The National Association for the Advancement of Colored People (NAACP) has a broad mission statement, but as its name implies, its primary concerns are non-partisan – equality, civil rights, and educating persons as to their constitutional rights and taking lawful action to secure the exercise thereof.
Nothing in their mission statement is remotely partisan, so why does this group keep putting partisan politics ahead of the best interests of its members?
In February, East Valley NAACP-Arizona President Roy Tatum launched a personal attack on newly-elected Rep. Walter Blackman, R-Payson. At the time, Tatum had called on his social media followers to take Blackman to task for “voting along party lines.” The social media call to action was preceded by an encounter between Tatum and Blackman at the Arizona African-American Legislative Conference in Phoenix.
According to Blackman, Tatum menacingly told him to “watch his back.”
Blackman is himself African American, one of just three in the Arizona Legislature. As such, his presence ought to be celebrated by the NAACP– except Blackman is a Republican and a conservative as well. To the East Valley NAACP leader that makes him a top target, because keeping the African-American vote solidly Democrat is the real priority.
Why? Well it’s a chicken-and-egg situation – either the local NAACP wants to depart from its stated mission to be a partisan group, so it hired a partisan operative to run the show, or the NAACP made a mistake in hiring a partisan operative to run the show, and now finds itself being used for largely partisan purposes instead of the group’s stated mission. Only they know for sure which it is.
When Roy Tatum isn’t selling pre-paid legal services or running the local NAACP chapter, he is running another business, Vanguard Strategies and Consulting LLC. Tatum worked for Obama for President and later for Bernie Sanders’ presidential campaign. His website also lists a few other projects around the country and one Arizona client, State Rep. Reginald Bolding Jr., D-27, the minority party whip.

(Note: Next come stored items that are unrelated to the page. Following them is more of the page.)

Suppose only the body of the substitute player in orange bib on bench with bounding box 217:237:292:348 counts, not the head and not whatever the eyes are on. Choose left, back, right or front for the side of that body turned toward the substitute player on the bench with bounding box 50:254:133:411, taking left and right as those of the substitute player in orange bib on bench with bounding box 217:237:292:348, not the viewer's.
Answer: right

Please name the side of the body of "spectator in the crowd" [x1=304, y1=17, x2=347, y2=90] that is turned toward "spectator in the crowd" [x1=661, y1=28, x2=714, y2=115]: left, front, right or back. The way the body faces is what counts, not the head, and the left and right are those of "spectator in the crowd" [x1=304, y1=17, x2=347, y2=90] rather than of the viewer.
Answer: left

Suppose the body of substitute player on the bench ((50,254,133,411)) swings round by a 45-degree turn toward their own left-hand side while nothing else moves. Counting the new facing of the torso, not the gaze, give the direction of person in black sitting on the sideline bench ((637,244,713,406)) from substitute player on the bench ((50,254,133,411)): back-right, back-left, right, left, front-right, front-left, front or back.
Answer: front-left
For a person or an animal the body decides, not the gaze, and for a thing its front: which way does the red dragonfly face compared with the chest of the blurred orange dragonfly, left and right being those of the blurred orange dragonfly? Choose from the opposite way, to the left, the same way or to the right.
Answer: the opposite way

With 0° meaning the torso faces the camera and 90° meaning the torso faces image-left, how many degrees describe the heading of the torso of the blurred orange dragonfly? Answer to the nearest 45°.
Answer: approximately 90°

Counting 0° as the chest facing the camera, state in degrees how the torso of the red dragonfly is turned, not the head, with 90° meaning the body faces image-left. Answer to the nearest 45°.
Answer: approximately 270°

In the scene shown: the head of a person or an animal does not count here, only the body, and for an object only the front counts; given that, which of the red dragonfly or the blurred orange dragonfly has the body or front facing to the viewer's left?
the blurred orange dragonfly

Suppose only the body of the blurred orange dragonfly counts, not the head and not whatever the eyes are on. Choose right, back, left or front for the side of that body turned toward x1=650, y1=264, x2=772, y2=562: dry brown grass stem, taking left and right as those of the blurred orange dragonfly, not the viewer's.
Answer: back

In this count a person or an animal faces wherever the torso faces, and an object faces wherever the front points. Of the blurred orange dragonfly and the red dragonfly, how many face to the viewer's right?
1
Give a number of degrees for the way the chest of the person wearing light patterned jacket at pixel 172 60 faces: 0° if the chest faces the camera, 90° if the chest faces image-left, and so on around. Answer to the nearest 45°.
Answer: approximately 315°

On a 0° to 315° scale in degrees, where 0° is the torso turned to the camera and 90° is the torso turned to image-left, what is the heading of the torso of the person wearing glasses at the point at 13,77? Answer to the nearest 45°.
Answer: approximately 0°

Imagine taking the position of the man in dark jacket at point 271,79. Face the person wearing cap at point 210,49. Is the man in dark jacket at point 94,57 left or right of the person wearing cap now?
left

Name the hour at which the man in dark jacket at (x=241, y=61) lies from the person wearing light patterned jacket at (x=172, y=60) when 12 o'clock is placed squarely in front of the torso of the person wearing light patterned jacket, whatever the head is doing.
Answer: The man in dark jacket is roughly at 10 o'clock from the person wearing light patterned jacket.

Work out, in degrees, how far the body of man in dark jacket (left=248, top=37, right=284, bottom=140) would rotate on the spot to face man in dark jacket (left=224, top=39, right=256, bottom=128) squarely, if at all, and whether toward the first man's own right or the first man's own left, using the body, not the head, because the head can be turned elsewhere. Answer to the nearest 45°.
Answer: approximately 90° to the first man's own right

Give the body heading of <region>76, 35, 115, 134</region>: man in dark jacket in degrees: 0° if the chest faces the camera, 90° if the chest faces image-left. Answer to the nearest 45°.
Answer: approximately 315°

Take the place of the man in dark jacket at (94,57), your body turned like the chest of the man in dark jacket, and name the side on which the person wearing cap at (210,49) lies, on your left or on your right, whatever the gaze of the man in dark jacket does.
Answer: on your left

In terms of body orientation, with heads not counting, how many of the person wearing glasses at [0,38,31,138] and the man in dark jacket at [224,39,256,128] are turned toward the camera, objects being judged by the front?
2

Tatum admitted in an interview with Tucson radio show host Garrett Lewis that his targets for attack are selected on the simple basis of whether they agree with him politically or not. In his world view, people who wear Make America Great Again hats are probably white supremacists or their apologists. The interview is eye-opening in terms of the bias Tatum brings to his daily life and work.
Tatum’s partisan agenda is also visible in the lead role he has played in attacking Republican David Stringer for alleged racist remarks, including threatening the city of Prescott (in Stringer’s district) with an NAACP boycott. His client, Bolding, was one of two members who have filed ethics complaints against Stringer.

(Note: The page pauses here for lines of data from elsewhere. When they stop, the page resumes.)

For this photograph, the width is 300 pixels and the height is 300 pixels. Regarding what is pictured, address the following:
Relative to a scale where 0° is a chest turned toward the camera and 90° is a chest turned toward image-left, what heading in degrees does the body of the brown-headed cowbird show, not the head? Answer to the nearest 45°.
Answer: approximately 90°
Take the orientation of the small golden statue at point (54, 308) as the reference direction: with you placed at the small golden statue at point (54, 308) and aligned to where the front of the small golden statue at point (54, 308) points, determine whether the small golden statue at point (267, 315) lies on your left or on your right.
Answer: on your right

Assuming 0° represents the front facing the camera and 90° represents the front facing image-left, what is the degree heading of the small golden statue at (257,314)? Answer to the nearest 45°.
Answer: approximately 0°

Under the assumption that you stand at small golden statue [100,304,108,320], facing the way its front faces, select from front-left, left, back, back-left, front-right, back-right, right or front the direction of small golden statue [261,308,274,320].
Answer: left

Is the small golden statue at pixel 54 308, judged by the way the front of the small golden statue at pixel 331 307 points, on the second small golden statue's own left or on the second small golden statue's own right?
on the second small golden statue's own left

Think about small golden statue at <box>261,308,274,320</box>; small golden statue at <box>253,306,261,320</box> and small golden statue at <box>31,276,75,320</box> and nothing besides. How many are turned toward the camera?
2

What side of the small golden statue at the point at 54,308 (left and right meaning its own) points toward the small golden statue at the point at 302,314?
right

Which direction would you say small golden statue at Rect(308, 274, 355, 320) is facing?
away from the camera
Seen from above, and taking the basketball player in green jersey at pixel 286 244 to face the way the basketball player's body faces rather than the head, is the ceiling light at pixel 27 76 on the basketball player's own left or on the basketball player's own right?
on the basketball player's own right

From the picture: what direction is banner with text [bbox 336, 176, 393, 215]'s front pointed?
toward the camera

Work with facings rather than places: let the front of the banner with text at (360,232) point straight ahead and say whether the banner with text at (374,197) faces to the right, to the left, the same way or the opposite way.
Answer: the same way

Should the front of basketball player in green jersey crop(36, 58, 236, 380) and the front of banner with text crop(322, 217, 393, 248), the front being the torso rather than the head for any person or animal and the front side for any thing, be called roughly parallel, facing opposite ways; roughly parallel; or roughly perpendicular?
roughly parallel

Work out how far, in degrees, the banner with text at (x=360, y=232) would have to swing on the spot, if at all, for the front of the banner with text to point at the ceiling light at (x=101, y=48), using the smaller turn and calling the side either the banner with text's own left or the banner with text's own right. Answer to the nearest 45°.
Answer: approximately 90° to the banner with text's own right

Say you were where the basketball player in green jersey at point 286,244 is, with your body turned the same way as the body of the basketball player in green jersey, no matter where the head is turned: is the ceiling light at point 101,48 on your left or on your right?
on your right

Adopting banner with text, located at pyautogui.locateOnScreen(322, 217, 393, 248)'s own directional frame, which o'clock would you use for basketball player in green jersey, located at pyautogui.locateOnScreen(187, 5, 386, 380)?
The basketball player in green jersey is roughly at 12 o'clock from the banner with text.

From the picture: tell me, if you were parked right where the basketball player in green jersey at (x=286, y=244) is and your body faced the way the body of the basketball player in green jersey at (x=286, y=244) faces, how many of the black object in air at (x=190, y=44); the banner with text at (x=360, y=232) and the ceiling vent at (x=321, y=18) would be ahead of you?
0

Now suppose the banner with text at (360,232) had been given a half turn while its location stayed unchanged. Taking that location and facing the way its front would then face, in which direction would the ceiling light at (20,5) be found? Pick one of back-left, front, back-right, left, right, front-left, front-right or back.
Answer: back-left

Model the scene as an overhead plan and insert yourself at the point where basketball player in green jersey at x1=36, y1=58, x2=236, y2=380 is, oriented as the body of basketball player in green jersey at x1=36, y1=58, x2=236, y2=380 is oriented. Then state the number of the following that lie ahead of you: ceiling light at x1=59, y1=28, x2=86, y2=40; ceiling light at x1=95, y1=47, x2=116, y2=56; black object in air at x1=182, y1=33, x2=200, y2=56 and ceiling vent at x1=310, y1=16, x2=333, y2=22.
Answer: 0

All this in spite of Stringer’s lead role in promoting and advancing Criminal Justice Reform – a top objective of the NAACP. Many of Stringer’s Republican detractors dislike him because of his support for reform of the criminal justice system, and you might think a conservative Republican standing up to his own party to lead on an issue of that magnitude would have the support of people like Tatum.

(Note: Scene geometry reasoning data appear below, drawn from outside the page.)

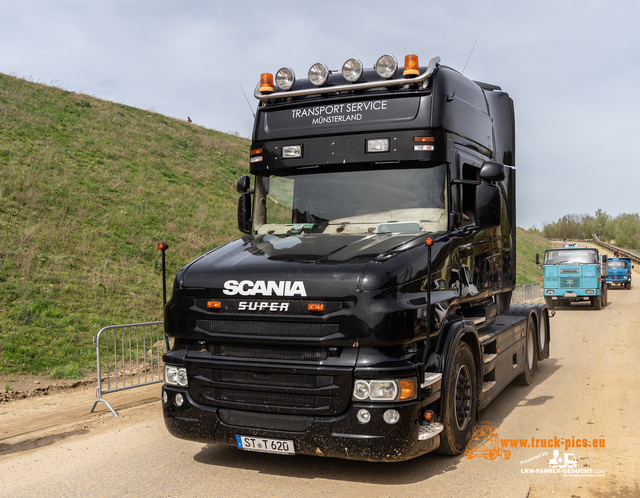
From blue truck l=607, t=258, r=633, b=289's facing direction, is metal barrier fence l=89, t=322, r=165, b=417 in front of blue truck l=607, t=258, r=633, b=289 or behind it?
in front

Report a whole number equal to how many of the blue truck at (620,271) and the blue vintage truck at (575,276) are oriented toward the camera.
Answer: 2

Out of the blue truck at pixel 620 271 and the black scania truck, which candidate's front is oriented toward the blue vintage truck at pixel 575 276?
the blue truck

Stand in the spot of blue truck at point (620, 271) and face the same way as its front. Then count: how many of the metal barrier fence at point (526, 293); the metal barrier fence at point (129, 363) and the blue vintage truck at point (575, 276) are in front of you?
3

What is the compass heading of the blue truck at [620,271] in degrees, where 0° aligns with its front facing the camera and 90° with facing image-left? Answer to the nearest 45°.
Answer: approximately 0°

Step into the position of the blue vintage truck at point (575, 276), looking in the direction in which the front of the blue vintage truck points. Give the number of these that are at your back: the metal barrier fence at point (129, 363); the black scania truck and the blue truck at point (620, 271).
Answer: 1

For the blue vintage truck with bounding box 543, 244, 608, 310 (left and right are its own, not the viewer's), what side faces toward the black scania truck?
front

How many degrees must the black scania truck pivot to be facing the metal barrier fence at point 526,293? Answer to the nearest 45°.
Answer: approximately 135° to its right

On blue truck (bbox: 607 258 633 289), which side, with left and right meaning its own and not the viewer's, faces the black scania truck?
front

Stringer may have been inarticulate, but his assessment that we do not live in a colorblind society is precisely what social justice warriors say every day. And Stringer’s long history of work, often pro bono, on behalf of minority clients is a strong testament to his commitment to justice for all.
Still, in a 31-29 Republican majority, taking out a conservative lawmaker during the session and leaving the GOP with just 30 votes for several weeks is simply too enticing to partisans like Tatum and his client, Bolding.
In the meantime, Stringer’s committee on Criminal Justice Reform has been shut down and meaningful Criminal Justice Reform legislation has been gutted or killed outright. That means that thousands of minority inmates behind bars will remain there, in part because Tatum preferred to put his partisan agenda first.
Tatum’s desire to take down Republicans, especially conservative Republicans, will often run counter to the best interests of the NAACP. Still, the NAACP hires whoever they want, and if they want someone who will make the group a partisan group, they have every right to do so.
But anyone dealing with the NAACP on any issue will need to re-consider their goals and purposes. After all, talking about issues of race with a group that wants to improve the country for all Americans is one thing. Talking about those issues with a group whose primary goal is to take down Republicans is something else entirely.